What to produce: Exactly retype the lines below from the one containing "Figure 4. Local" through the end of the listing. Leave pictures out.

Data below:
....................

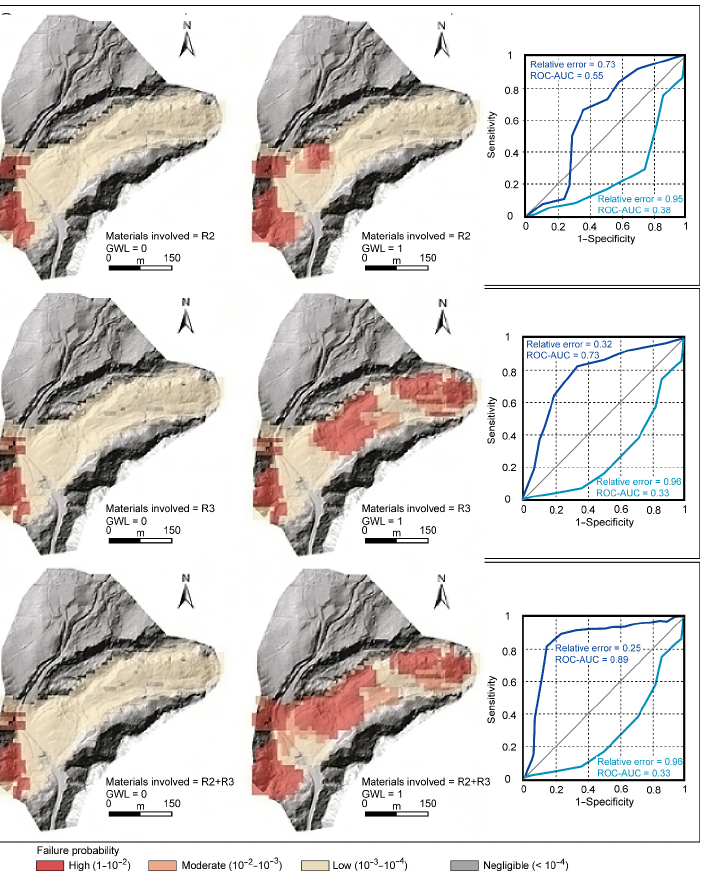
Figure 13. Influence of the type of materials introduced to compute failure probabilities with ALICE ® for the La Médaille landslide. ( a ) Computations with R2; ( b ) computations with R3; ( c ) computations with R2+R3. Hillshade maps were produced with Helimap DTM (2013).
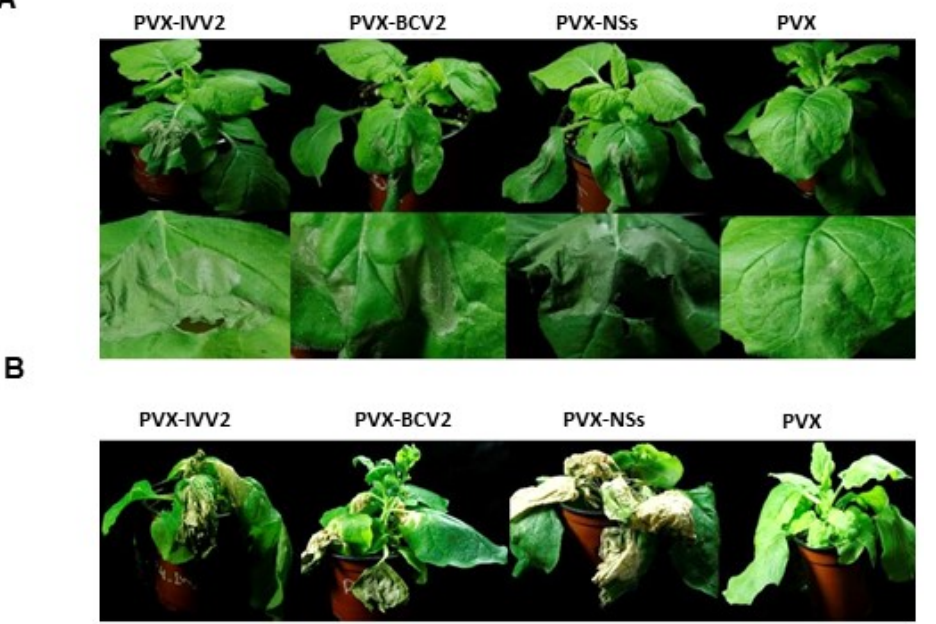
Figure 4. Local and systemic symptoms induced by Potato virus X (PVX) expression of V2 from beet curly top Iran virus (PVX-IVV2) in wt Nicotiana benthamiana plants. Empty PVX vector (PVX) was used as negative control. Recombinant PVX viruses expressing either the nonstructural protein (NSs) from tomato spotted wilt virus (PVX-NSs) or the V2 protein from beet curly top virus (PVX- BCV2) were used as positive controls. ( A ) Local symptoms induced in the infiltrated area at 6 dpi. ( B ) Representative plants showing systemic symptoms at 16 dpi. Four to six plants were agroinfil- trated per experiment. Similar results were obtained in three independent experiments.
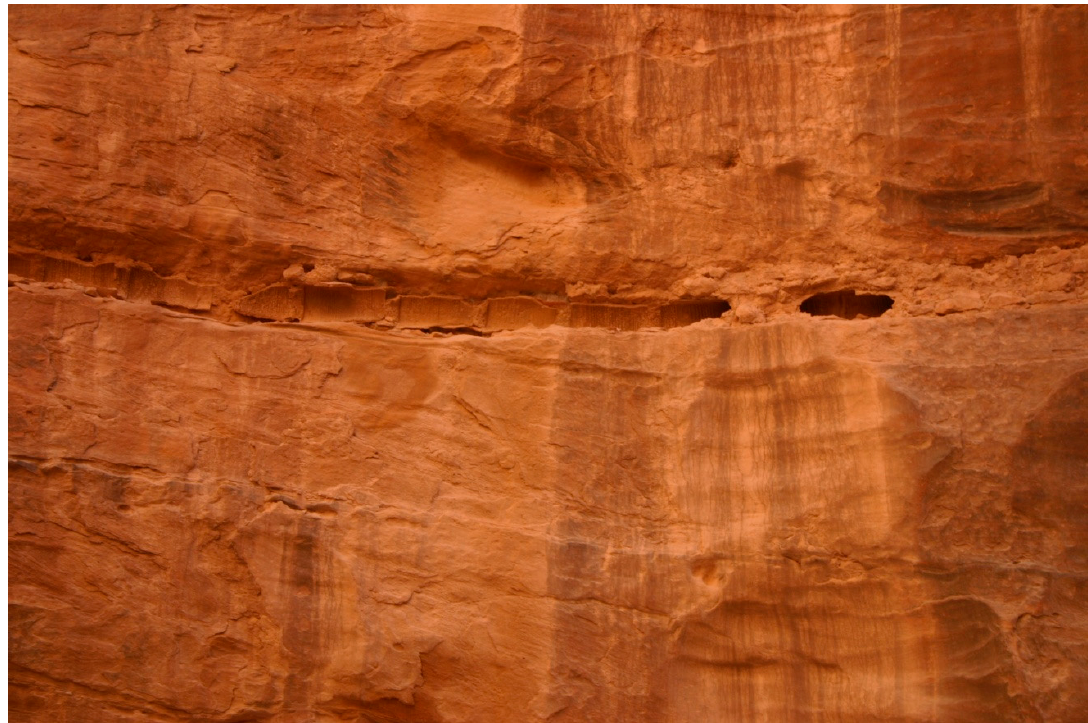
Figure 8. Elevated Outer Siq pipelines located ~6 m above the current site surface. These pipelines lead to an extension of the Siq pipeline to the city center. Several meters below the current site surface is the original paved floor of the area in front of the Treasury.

....................

Response to the task:
Figure 4. Local and systemic symptoms induced by Potato virus X (PVX) expression of V2 from beet curly top Iran virus (PVX-IVV2) in wt Nicotiana benthamiana plants. Empty PVX vector (PVX) was used as negative control. Recombinant PVX viruses expressing either the nonstructural protein (NSs) from tomato spotted wilt virus (PVX-NSs) or the V2 protein from beet curly top virus (PVX- BCV2) were used as positive controls. ( A ) Local symptoms induced in the infiltrated area at 6 dpi. ( B ) Representative plants showing systemic symptoms at 16 dpi. Four to six plants were agroinfil- trated per experiment. Similar results were obtained in three independent experiments.
Figure 8. Elevated Outer Siq pipelines located ~6 m above the current site surface. These pipelines lead to an extension of the Siq pipeline to the city center. Several meters below the current site surface is the original paved floor of the area in front of the Treasury.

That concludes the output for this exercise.